Rehinelerin aileleri bu görüşe katılmıyorlardı fakat “vatan haini” damgası yeme korkusuyla seslerini çıkarmadılar.
Kimse, “Kara istilası Hamas’ın rehineleri bırakması için ne tür bir baskı yaratıyor? Ne bakımdan? Nasıl?” diye soramadı.
ÇARPIK BAKIŞ AÇISI
Savaşın enkazı altına gömülen başka bir soru daha var. İsrailli Yahudiler Gazze’de ne olup bittiğini görüyorlar, duyuyorlar, düşünüyorlar? İşlenen savaş suçlarına dair neredeyse hiçbir şey görmüyorlar.
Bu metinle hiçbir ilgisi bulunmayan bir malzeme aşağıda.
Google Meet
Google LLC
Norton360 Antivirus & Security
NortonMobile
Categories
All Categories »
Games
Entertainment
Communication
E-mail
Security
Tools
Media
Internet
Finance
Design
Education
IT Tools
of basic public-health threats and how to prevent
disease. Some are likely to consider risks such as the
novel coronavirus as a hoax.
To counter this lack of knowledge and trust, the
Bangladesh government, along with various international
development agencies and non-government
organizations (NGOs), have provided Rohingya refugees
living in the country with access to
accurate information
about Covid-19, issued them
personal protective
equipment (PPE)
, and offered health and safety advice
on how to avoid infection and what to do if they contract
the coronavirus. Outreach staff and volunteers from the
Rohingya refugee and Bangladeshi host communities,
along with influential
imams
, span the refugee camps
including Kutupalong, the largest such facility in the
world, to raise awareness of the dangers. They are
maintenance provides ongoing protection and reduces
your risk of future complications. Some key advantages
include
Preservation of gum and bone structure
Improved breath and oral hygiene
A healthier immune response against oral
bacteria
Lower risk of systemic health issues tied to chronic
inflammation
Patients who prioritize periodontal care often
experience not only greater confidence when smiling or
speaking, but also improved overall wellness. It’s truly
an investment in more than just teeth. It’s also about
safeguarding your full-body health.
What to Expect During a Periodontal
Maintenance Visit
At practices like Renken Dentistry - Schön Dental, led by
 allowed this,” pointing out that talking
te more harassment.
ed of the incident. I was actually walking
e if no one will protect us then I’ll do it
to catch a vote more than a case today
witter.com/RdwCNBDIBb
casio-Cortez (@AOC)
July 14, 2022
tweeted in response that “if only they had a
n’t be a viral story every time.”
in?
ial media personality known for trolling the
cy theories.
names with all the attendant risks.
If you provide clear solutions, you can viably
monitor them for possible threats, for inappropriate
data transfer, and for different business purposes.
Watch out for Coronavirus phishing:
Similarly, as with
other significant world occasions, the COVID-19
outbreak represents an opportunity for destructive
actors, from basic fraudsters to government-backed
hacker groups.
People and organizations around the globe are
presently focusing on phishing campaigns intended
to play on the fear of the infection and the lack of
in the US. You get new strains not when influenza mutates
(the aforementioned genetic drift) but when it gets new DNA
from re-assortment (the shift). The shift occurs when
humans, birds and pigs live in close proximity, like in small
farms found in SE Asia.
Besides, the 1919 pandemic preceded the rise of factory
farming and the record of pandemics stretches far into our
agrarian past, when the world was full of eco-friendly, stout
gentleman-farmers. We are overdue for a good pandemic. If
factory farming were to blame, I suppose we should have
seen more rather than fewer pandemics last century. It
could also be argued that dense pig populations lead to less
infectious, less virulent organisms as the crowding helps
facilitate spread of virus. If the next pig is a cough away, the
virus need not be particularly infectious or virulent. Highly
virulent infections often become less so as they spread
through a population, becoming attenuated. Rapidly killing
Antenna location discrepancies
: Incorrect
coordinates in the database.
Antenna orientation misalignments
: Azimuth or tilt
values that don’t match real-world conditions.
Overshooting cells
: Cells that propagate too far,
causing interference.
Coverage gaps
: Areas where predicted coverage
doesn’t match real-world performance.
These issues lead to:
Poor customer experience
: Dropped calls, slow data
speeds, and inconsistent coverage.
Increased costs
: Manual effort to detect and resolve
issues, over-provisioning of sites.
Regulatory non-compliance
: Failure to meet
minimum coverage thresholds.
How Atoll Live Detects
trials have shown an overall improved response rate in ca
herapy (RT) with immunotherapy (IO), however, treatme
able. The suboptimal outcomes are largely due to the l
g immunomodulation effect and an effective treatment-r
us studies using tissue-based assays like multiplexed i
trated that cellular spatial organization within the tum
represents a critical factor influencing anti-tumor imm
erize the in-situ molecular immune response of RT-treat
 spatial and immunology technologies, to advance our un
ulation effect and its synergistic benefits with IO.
Londra’da, Washington’da ve diğer dünya kentlerinde haftalık olarak düzenlenen Filistin’e destek eylemleri, İsrailli sivillerin öldürülmesini destekleyen “solcuların” eylemleri olarak yansıtılıyor.
İsrail’in Gazze’de yaptıklarına karşı artan küresel tiksinti, İsrail medyasında haberleştirilmiyor. Haberleştirildiğinde ise tamamen çarpıtılıyor ve sanki Yahudilere ve İsrail’e karşı bir tür komplo hazırlandığı algısı oluşturuluyor.
Baskıcı politikalar Filistinli İsraillilere has değil. Yahudi muhalifler de linç kültürüne maruz kalıyorlar.
Yıllarca Haaretz gazetesi için yazan psikiyatrist Eran Ronik Çarşamba günü Kamu Hizmetleri Komisyonu tarafından disiplin kurulu görüşmesine çağırıldı ve Netanyahu karşıtı yazıları için ifade vermesi talep edildi.
Vatandaşlık öğretmeni Meir Baruçin, İsrail ordusunun Gazze’de ya da Filistin’de öldürdüğü Filistinli çocukların fotoğraflarını paylaştığı için “vatana ihanet” suçlamaları ile Perşembe günü tutuklandı.
Ultra-Orthodox, solcu bir gazeteci olan İsrail Frey, kibbutz günü yaşamını yitiren İsrailli ve Filistinli çocuklar için dua ettiğini yazdı. Evinin önüne toplanan kalabalıktan kendini zor kurtardı ve sığındığı yer halen bilinmiyor.
Zihnimi en çok kurcalayan ve beni en çok korkutan soru ise şu: Bir sonraki adım ne?
Şu an yaratılan terör iklimini “korku ve intikam hırsı” ile açıklayabilirsiniz. Hamas saldırısı ardından Yahudi İsraillilerin abartılı olsa da kendilerini güvende hissetmediklerini söyleyebilirsiniz. Fakat İsrail içinde yaratılan bu susturma ve baskı rejimi, savaş bitince sona erecek mi? Yoksa Filistinli ve İsrailli muhaliflerin topyekün bastırıldığı yeni bir rejimin eşiğinde miyiz?
İsrail faşizmin pençesinde mi? Maalesef olumlu bir yanıt bulamıyorum.